Thursday, December 29, 2011

Duality Grid



But there was nothing to hide from. In actual fact, the sunset draped from one side of the room to the other. Her sublime expression was reflective of this, and no sooner had he crossed the line than she was administering skill-shots in the direction most conducive to wholesale massacre. ‘Never mind that,’ she said lazily. ‘Where are you coming from, seeing as the route’s off the grid?’ her words sounded unsure.

‘The Infiltrator’s Guild, the one apart for the Acadamy,’ he said. ‘All verses scrawled in barely-legible dactylic hexameter.’ And at that point in time, nothing seemed to matter.

‘That does seem pliable, and with regard to what was mentioned earlier about the blasted paperwork, you can ignore it completely.’ She fumbled blithely with the carriage-shaped transparencies before allowing them to spill to the ground completely, but the teal logistics forms were of little concern to her. ‘Now look what I’ve done,’ she said. ‘It’s your fault.’

‘I can’t help that my mind is geared for war,’ he said, disregarding the accusation altogether. ‘Despite the names, and apart from the blistering heat, waging warfare is not dissimilar to our current predicament.’ He felt the humid warmth pass between them, carried away by wisps of black-night residue provided by a buttressed gothic window, kept open most nights at her request.

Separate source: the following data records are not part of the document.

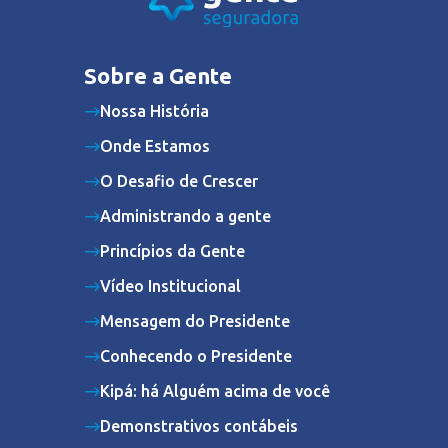
Sobre a Gente
Nossa História
Onde Estamos
O Desafio de Crescer
Administrando a gente
Princípios da Gente
Vídeo Institucional
Mensagem do Presidente
Conhecendo o Presidente
Kipá: há Alguém acima de você
Demonstrativos contábeis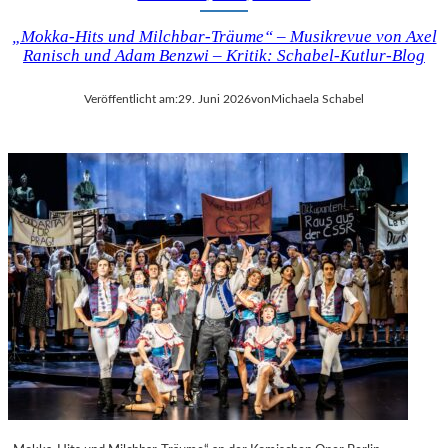
„Mokka-Hits und Milchbar-Träume“ – Musikrevue von Axel
Ranisch und Adam Benzwi – Kritik: Schabel-Kutlur-Blog
Veröffentlicht am:
29. Juni 2026
von
Michaela Schabel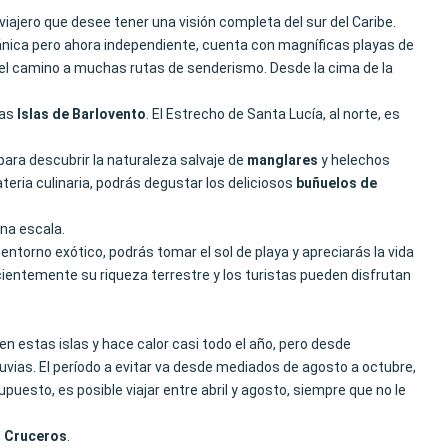
 viajero que desee tener una visión completa del sur del Caribe.
itánica pero ahora independiente, cuenta con magníficas playas de
e el camino a muchas rutas de senderismo. Desde la cima de la
las
Islas de Barlovento
. El Estrecho de Santa Lucía, al norte, es
para descubrir la naturaleza salvaje de
manglares
y helechos
teria culinaria, podrás degustar los deliciosos
buñuelos de
na escala.
entorno exótico, podrás tomar el sol de playa y apreciarás la vida
cientemente su riqueza terrestre y los turistas pueden disfrutan
n estas islas y hace calor casi todo el año, pero desde
luvias. El período a evitar va desde mediados de agosto a octubre,
uesto, es posible viajar entre abril y agosto, siempre que no le
C
Cruceros
.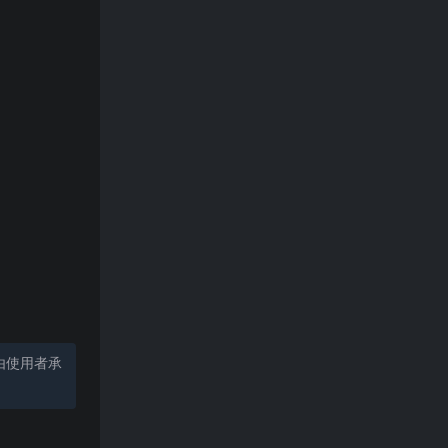
由使用者承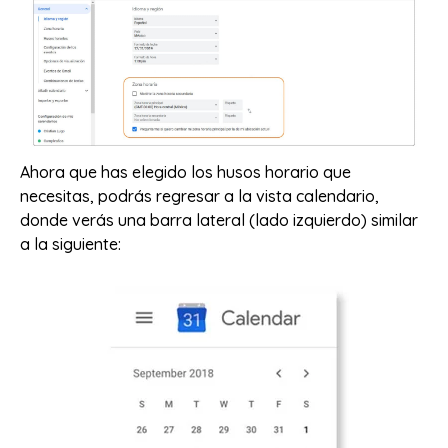
Ahora que has elegido los husos horario que
necesitas, podrás regresar a la vista calendario,
donde verás una barra lateral (lado izquierdo) similar
a la siguiente: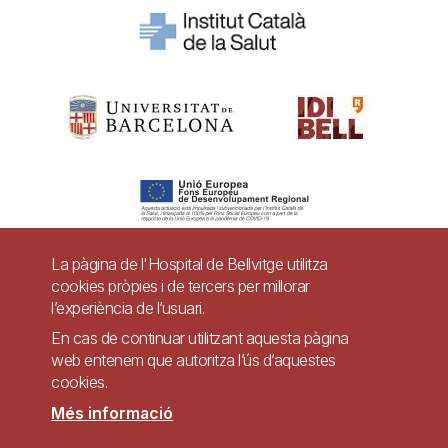
La pàgina de l'Hospital de Bellvitge utilitza
cookies pròpies i de tercers per millorar
Pie
l’experiència de l’usuari.
Contacte
de
En cas de continuar utilitzant aquesta pàgina
Accessibilitat
Avís legal
Ajuda
web entenem que autoritza l’ús d’aquestes
página
cookies.
Política de Privacitat de Sistemes de Vigilància
Mapa web
Més informació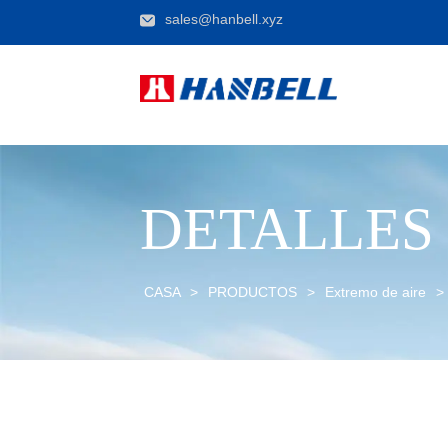
sales@hanbell.xyz
DETALLES
CASA
>
PRODUCTOS
>
Extremo de aire
>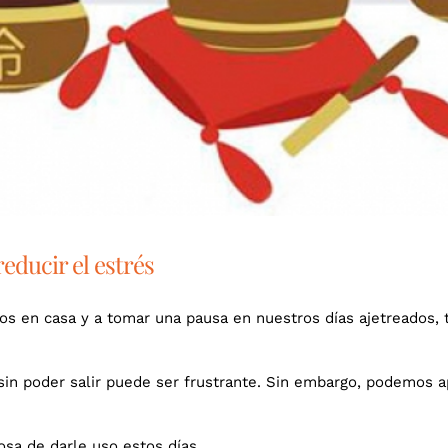
educir el estrés
os en casa y a tomar una pausa en nuestros días ajetreados,
sin poder salir puede ser frustrante. Sin embargo, podemos a
osa de darle uso estos días.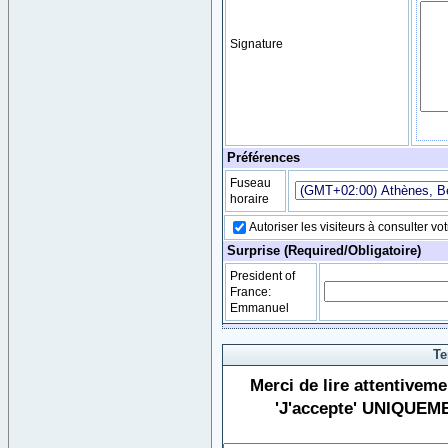
Signature
Préférences
Fuseau
horaire
Autoriser les visiteurs à consulter vot
Surprise (Required/Obligatoire)
President of
France:
Emmanuel
Te
Merci de lire attentiveme
'J'accepte' UNIQUEME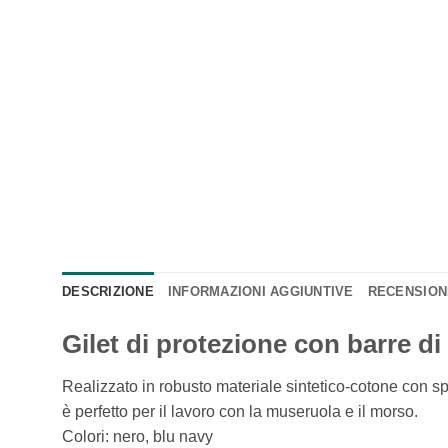
DESCRIZIONE
INFORMAZIONI AGGIUNTIVE
RECENSIONI
Gilet di protezione con barre di
Realizzato in robusto materiale sintetico-cotone con sp
è perfetto per il lavoro con la museruola e il morso.
Colori: nero, blu navy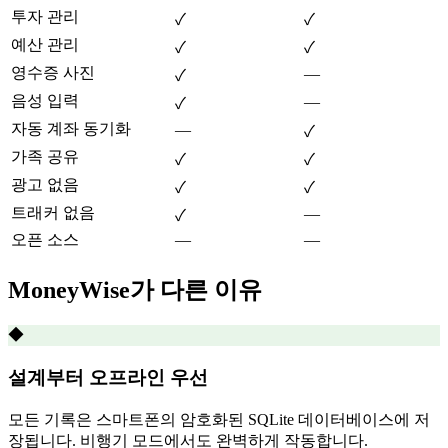
투자 관리
✓
✓
예산 관리
✓
✓
영수증 사진
—
✓
음성 입력
—
✓
자동 계좌 동기화
—
✓
가족 공유
✓
✓
광고 없음
✓
✓
트래커 없음
—
✓
오픈 소스
—
—
MoneyWise가 다른 이유
◆
설계부터 오프라인 우선
모든 기록은 스마트폰의 암호화된 SQLite 데이터베이스에 저
장됩니다. 비행기 모드에서도 완벽하게 작동합니다.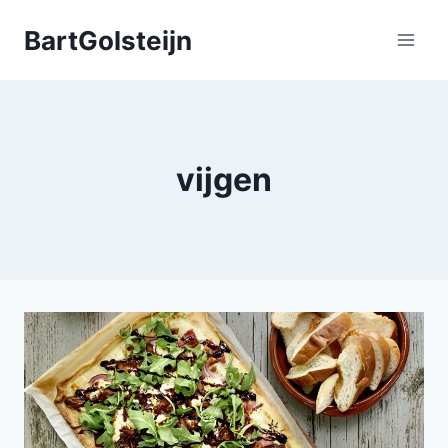
Doorgaan
BartGolsteijn
naar
inhoud
vijgen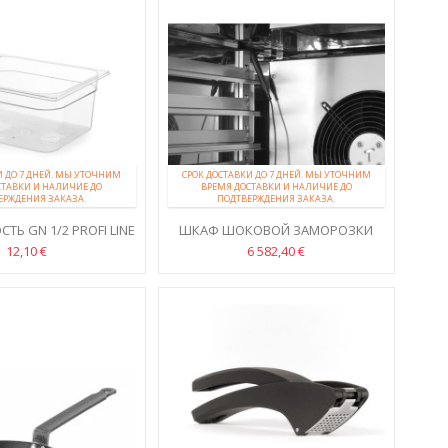
И ДО 7 ДНЕЙ. МЫ УТОЧНИМ
СРОК ДОСТАВКИ ДО 7 ДНЕЙ. МЫ УТОЧНИМ
СТАВКИ И НАЛИЧИЕ ДО
ВРЕМЯ ДОСТАВКИ И НАЛИЧИЕ ДО
ЕРЖДЕНИЯ ЗАКАЗА.
ПОДТВЕРЖДЕНИЯ ЗАКАЗА.
ТЬ GN 1/2 PROFI LINE
ШКАФ ШОКОВОЙ ЗАМОРОЗКИ
ОЛИКАРБОНАТА
10X GN 1/1
12,10 €
6 582,40 €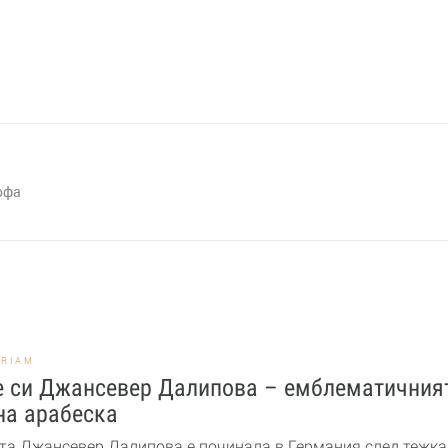
офа
ORIAM
е си Джансевер Далипова – емблематичния
на арабеска
та Джансевер Далипова е починала в Германия след тежка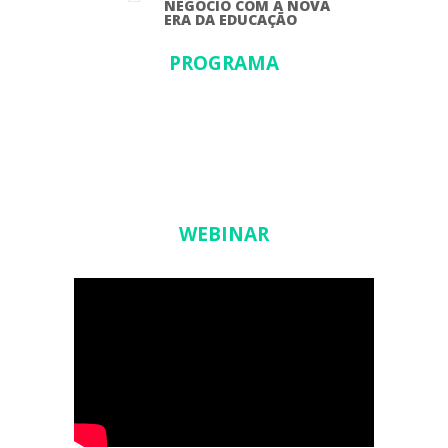
NEGÓCIO COM A NOVA
ERA DA EDUCAÇÃO
PROGRAMA
WEBINAR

‘That’s exactly the response I would have expected,’ she said hastily, moving from atop an obsidian sphere polished to a soft sheen. ‘And my commander would be wise to refuse the request altogether.’ She paused. ‘But you would have the benefit of the doubt in either case.’ The allusion to limited justice dampened the night air to the point that she could feel a noticeable change in the room’s temperature, causing her to shift expectantly.